Sonenshein offers a basic moral universe that may surprise you at first, given his connection to Marie Kondo. But, as you dive deeper, you will likely see how much Sonenshein’s moral universe aligns with hers.

How we think about and use resources has a tremendous influence on professional success, personal satisfaction and organizational performance.Scott Sonenshein

If you like to save, you’re frugal; if you hate to spend, you’re cheap. Spendthrifts, he posits, seldom consider the future consequences of using up their resources today and, thus, they’re chasers who pursue – often compulsively – the pleasure of consumption. But stretchers control what they have and retain today’s resources for wise use tomorrow. By extension, savers protect the planet as chasers devour it.


To stretch yourself, Sonenshein pushes you to read a new book, online publication or magazine; attend a seminar or convention outside your industry or market; work with a new collaborator; or dine with someone who specializes in a different field than yours but holds similar responsibilities.

Sonenshein believes in the stretching power of daily walks. He urges you to get out of your chair, your house, your office or of your car. He cites a study claiming walks improve your ability to come up with unusual solutions by 81%. That number seems fanciful, but it does underscore his point. Other ways to boost your creativity include imposing a rigorous work schedule, setting and sticking to a daily work start and stop time, and taking specific breaks for thinking and daydreaming.

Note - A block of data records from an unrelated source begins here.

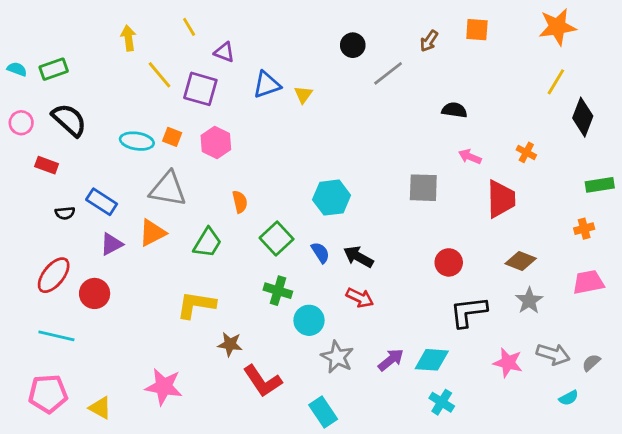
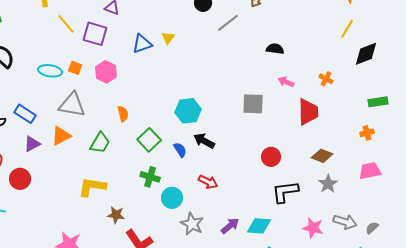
blue triangle: (267, 85) -> (142, 44), moved
black diamond: (583, 117) -> (366, 54), turned 48
black arrow: (358, 257) -> (204, 141), moved

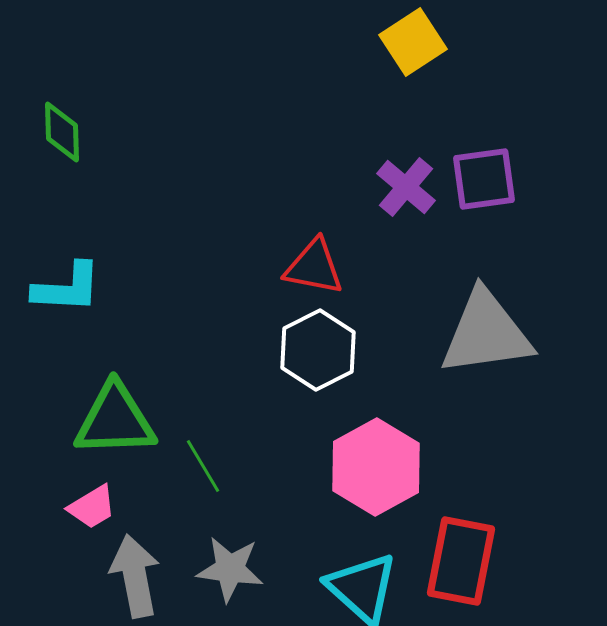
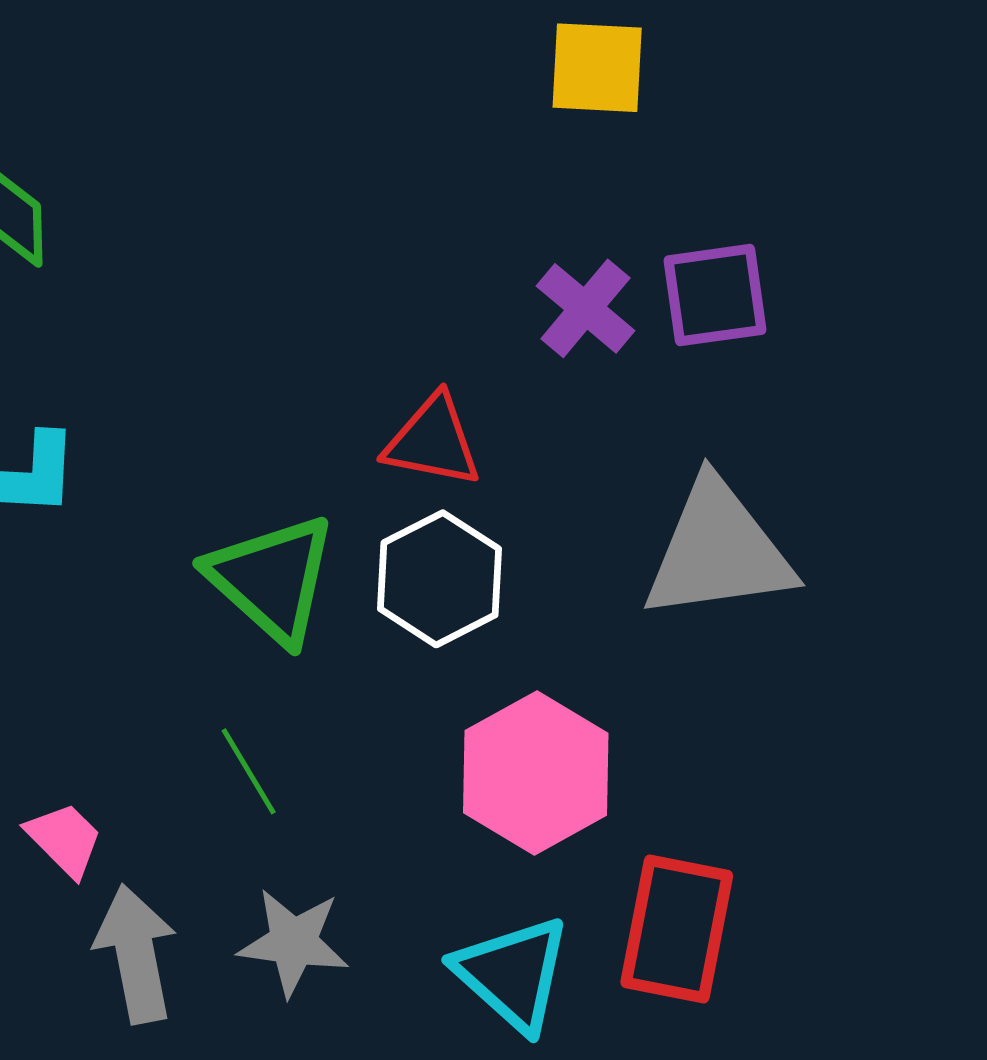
yellow square: (413, 42) -> (597, 68), turned 36
green triangle: (115, 420) -> (272, 579), moved, turned 44
pink trapezoid: (92, 507) -> (64, 839), turned -104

We routinely overestimate the importance of acquiring resources, but even more significantly underestimate our ability to make more out of those we have.Scott Sonenshein

You might assume that his advocacy of stretching and putting yourself into uncomfortable situations to help you learn suggests a certain anarchy of approach. Quite the opposite: Sonenshein, like Kondo, advocates discipline, routine and rigor as the means that enable your escape into greater, more liberated creativity.

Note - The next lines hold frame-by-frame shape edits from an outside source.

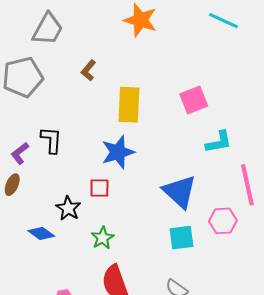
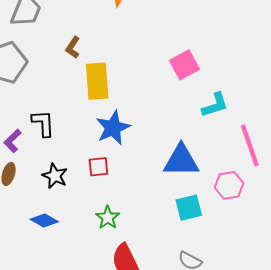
yellow rectangle: (129, 105) -> (97, 81), moved
blue triangle: (180, 192) -> (181, 161), turned -36
black star: (68, 208) -> (55, 176), moved

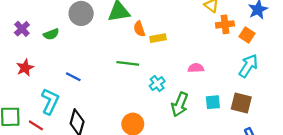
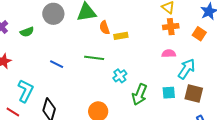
orange cross: (225, 24) -> (171, 27), moved
cyan arrow: (248, 66) -> (187, 69), moved
pink semicircle: (196, 68) -> (169, 54), moved
blue line: (73, 77) -> (57, 64), moved

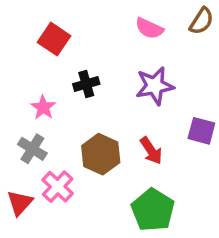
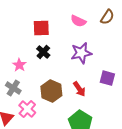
red square: (54, 39) -> (41, 28), moved, turned -36
black cross: (86, 84) -> (43, 52), turned -32

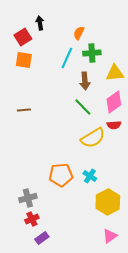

All this rigor underscores Sonenshein’s urging to avoid what he calls overstretching injuries, which he lists as turning into a cheapskate, putting too much faith in your intuition, becoming close-minded or following conventional strategies.

Small but Appealing

Sonenshein offers a relatively small idea in an appealing package. His anecdotes are amusing and memorable, and his direct address to the reader builds a companionable relationship as you move through the book. His most appreciative audience is likely to be older than generations X, Y or Z, whose cohorts assimilated ideas about stretching, taking breaks, applying a relaxed self-awareness to the world and seeking new input to spur creativity some time around eighth grade.

Older businesspeople and those running more entrenched, command-and-control organization will find valuable lessons about protecting their precious mental health and creative energy. This might have been an even stronger manual if Sonenshein had more sharply emphasized his valuable take-away lessons and detailed how to apply them in real-world, real-work situations. But you’ll enjoy his business war stories, which, of course, carry teaching lessons as well. This straightforward, conversational text will suit those locked into no-longer-productive methods or mind-sets who seek insight into fresh, creative ways of doing business and of living life.

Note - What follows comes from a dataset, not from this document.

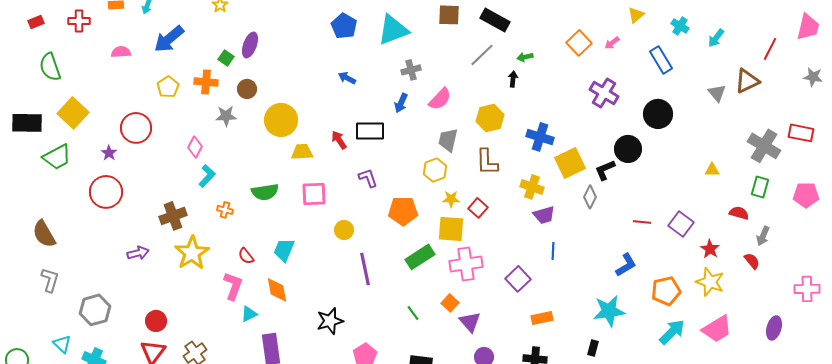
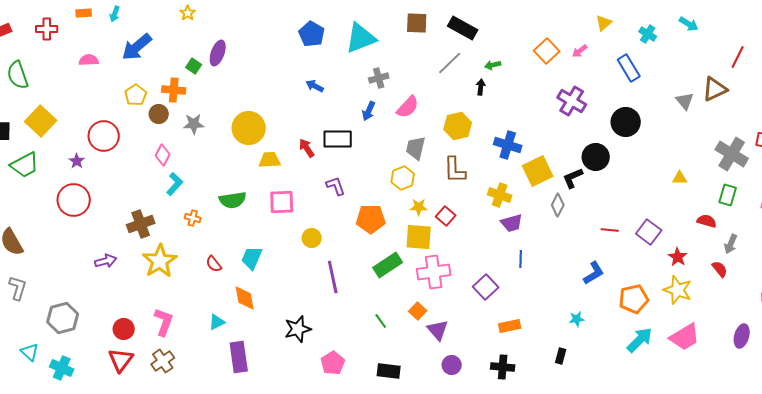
cyan arrow: (716, 38) -> (689, 24), moved, turned -96
brown circle: (247, 89) -> (159, 114), moved
pink L-shape: (233, 286) -> (164, 322), moved
cyan star: (609, 311) -> (577, 319), size x0.5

Career success and profits are critical – but so, too, are living a satisfying and meaningful life and building sustainable companies that make a difference.Scott Sonenshein

Other works on finding more efficient work models and improving your self-understanding include Burnout by Emily Nagoski, PhD, The Body Is Not an Apology by Sonya Renee Taylor, The Gifts of Imperfection by Brené Brown and The Rise by Sarah Lewis.